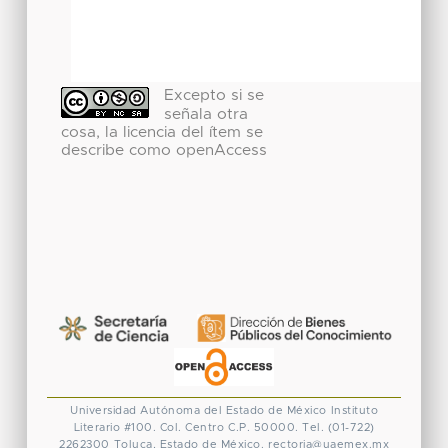
Excepto si se
señala otra
cosa, la licencia del ítem se
describe como openAccess
Universidad Autónoma del Estado de México
Instituto
Literario #100. Col. Centro
C.P. 50000. Tel. (01-722)
2262300
Toluca, Estado de México.
rectoria@uaemex.mx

***

▶ _Work item_:
Pull out each line of the records holding the string "Estado".

▶ _Answer to this task_:
Universidad Autónoma del Estado de México
Toluca, Estado de México.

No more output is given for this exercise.